◆ **Text section**
===============

= Mark Cousins (writer) =

British architect (1947–2020)

Mark Cousins (8 October 1947 – 26 September 2020) was a British cultural critic and architectural theorist. He studied Art History at Merton College, Oxford and was a research student at the Warburg Institute. From 1993 he was the director of general studies and head of the graduate programme in histories and theories at the Architectural Association. He was also visiting professor of architecture at Columbia University and at Southeast University in Nanjing, China.

He co-founded the London Consortium along with Paul Hirst, Colin MacCabe, and Richard Humphreys.

Cousins was the author of Michel Foucault, co-written with Athar Hussain (London: Macmillan, 1984); The Ugly, a series of articles published at AA Files (1995, 1996); the Introduction to the Penguin Edition of The Unconscious by Sigmund Freud (London: Penguin:2005).
Cousins gave the Friday Lectures at the Architectural Association for more than thirty years.

==Selected articles==
- "The Logic of Deconstruction". Oxford Literary Review, vol. 3, no. 2, 1978, pp. 70–77. ISSN 0305-1498
- "In the Midst of Psychoanalysis", New Formations 7, Spring 1989, pp. 77–87.
- "The Ugly", AA Files, 28, Autumn 1994, pp. 61–64. ISBN 978-1-907896-23-1
- "The Ugly", AA Files, 29, Summer 1995, pp. 3–6. ISBN 978-1-907896-23-1
- "The Ugly", AA Files, 30, Autumn 1995, pp. 65–68. ISBN 978-1-907896-23-1
- "Lo feo", Analysart, 17. Caracas: Instituto de Estudios Avanzados, 1999 (Spanish translation of "The Ugly").

===============

Saved entries:
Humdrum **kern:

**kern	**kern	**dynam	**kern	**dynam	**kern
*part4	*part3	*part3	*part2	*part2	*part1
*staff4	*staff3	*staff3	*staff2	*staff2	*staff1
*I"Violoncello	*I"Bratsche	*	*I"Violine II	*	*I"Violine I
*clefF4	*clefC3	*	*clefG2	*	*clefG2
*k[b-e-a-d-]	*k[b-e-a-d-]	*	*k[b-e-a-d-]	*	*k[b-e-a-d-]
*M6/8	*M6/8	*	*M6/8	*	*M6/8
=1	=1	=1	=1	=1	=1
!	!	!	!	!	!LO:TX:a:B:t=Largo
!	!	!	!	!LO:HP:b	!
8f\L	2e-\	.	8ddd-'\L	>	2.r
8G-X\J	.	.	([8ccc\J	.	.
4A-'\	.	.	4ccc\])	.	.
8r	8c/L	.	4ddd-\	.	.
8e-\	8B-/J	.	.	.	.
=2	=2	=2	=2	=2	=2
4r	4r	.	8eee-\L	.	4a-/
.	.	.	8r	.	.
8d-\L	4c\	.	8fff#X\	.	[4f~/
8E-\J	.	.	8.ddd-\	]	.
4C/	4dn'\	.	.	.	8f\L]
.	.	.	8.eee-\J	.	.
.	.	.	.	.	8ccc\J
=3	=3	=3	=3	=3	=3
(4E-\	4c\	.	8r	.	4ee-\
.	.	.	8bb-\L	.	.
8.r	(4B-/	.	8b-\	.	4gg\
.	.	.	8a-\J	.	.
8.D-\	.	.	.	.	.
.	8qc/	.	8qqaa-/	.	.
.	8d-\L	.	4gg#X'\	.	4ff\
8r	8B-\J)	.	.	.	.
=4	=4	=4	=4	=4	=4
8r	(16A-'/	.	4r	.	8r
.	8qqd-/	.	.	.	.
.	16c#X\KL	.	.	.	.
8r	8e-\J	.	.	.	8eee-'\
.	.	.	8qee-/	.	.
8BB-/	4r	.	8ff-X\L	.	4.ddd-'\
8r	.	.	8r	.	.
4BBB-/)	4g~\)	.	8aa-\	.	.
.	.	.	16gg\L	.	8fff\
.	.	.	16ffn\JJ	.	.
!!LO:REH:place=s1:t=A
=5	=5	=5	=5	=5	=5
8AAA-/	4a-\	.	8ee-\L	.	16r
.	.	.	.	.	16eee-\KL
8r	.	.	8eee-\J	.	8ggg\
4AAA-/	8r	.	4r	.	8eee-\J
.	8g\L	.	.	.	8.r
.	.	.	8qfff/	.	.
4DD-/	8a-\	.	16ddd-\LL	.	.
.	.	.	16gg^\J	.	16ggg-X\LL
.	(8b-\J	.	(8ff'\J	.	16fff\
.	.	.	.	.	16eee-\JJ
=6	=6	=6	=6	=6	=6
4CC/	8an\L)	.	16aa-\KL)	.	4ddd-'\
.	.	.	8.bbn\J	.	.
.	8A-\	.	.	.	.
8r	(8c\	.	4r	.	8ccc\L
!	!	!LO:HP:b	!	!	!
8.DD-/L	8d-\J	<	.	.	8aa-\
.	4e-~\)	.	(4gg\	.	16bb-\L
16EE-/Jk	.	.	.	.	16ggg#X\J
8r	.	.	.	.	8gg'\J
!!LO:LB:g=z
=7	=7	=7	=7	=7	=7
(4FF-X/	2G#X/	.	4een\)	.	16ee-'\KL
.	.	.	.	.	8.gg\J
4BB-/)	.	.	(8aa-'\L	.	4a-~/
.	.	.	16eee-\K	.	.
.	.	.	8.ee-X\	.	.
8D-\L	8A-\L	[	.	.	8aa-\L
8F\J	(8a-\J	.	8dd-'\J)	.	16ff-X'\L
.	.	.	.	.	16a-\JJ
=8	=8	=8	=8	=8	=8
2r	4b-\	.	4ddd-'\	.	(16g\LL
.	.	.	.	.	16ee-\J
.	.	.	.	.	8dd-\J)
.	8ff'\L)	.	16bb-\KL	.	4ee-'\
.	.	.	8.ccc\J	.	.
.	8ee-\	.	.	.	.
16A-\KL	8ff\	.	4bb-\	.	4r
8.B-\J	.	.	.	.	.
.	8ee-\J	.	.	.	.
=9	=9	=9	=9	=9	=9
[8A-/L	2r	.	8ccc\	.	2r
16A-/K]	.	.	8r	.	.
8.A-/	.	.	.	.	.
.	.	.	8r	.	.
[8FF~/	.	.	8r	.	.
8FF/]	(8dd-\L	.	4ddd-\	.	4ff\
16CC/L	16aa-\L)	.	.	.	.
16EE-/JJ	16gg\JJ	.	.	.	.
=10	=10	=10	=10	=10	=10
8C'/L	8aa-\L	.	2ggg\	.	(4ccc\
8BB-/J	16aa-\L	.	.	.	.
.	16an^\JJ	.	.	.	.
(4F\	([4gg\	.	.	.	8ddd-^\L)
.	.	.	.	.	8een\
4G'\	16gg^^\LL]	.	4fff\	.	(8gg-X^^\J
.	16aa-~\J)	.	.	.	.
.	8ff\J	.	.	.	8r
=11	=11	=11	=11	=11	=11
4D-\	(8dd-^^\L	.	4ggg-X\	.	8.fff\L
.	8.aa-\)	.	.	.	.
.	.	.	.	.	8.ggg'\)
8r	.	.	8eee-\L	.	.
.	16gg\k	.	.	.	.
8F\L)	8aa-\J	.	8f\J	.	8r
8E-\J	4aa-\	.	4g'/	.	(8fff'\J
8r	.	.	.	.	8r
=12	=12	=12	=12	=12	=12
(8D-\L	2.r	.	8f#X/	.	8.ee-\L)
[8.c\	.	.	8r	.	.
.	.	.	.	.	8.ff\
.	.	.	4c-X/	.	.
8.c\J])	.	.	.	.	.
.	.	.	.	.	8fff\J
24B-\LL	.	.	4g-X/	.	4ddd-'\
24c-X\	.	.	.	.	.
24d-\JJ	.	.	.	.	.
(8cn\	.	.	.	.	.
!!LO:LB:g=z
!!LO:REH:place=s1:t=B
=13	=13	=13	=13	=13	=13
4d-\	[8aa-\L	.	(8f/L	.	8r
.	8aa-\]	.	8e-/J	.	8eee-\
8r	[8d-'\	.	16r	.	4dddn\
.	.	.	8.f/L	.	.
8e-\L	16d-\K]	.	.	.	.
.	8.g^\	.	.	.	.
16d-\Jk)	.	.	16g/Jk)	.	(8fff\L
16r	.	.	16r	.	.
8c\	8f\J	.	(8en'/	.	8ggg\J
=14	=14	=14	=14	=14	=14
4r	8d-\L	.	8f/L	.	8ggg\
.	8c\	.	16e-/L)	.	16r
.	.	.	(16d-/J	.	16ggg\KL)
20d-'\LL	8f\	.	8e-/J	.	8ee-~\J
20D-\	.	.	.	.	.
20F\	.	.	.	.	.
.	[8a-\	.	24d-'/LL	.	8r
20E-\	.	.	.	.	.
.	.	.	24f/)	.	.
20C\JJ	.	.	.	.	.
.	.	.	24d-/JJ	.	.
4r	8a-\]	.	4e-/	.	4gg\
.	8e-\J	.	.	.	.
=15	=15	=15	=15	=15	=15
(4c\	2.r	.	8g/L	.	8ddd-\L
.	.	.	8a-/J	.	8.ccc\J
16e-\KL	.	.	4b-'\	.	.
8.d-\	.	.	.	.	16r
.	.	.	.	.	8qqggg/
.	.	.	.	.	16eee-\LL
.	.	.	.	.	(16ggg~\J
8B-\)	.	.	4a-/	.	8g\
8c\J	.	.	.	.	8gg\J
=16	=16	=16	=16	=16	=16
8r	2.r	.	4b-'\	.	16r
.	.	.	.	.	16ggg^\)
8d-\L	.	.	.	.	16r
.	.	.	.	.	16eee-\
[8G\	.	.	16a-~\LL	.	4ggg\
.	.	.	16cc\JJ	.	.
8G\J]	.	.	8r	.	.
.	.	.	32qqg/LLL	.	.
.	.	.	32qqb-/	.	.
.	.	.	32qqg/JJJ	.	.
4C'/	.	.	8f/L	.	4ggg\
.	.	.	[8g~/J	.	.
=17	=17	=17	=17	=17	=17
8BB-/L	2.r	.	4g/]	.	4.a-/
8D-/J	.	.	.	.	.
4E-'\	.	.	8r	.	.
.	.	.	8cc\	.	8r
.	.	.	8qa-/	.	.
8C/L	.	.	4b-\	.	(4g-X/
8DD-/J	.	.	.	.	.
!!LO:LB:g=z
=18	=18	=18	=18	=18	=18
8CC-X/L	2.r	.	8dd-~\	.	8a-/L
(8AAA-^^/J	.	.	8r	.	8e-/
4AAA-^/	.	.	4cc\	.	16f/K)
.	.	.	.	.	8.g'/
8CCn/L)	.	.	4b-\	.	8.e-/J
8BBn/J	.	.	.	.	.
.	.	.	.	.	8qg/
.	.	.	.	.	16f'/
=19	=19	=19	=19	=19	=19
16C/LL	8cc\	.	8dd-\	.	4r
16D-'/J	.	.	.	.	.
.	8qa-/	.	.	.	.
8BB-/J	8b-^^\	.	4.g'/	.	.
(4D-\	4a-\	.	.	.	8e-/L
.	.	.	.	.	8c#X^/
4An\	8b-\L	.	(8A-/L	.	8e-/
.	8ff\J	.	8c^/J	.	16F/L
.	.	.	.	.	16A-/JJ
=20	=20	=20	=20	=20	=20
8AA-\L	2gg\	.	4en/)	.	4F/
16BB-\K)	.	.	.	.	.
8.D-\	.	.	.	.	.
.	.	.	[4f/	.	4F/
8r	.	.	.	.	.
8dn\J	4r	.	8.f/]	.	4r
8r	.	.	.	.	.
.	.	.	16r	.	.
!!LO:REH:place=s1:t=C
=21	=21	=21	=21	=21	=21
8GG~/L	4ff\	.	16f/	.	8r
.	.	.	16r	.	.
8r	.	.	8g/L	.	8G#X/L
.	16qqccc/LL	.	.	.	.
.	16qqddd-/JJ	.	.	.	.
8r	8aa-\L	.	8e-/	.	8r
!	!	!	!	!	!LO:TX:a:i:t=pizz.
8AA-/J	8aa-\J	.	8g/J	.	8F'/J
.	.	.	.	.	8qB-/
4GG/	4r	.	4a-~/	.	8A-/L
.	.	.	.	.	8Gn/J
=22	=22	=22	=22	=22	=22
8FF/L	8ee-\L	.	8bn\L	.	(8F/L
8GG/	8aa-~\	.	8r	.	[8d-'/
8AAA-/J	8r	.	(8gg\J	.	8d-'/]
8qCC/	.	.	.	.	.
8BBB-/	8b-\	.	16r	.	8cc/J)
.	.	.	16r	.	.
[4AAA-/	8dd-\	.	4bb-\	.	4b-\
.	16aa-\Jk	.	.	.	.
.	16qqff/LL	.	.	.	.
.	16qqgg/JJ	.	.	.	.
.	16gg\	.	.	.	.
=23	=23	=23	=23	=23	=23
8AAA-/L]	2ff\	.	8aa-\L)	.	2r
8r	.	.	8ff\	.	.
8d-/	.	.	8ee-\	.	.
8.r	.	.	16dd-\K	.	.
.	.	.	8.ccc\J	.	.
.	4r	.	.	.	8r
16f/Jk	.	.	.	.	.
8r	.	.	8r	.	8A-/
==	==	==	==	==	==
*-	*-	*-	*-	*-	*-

===============

◆ **Complete the following**
1 > Condense the paragraph of the Mark Cousins article that begins "Mark Cousins (8 October 1947" into a shorter version that keeps its main facts.
2 > Reproduce the stretch of the Mark Cousins article from "Cousins was the" through "Freud (London: Penguin:2005).".

◆ **Responses for each task**
1 > Mark Cousins (1947–2020) was a British cultural critic and architectural theorist. He studied Art History at Merton College, Oxford, and did research at the Warburg Institute. From 1993 he directed general studies and led the graduate programme in histories and theories at the Architectural Association. He was also a visiting professor of architecture at Columbia University and at Southeast University in Nanjing, China.

2 >
Cousins was the author of Michel Foucault, co-written with Athar Hussain (London: Macmillan, 1984); The Ugly, a series of articles published at AA Files (1995, 1996); the Introduction to the Penguin Edition of The Unconscious by Sigmund Freud (London: Penguin:2005).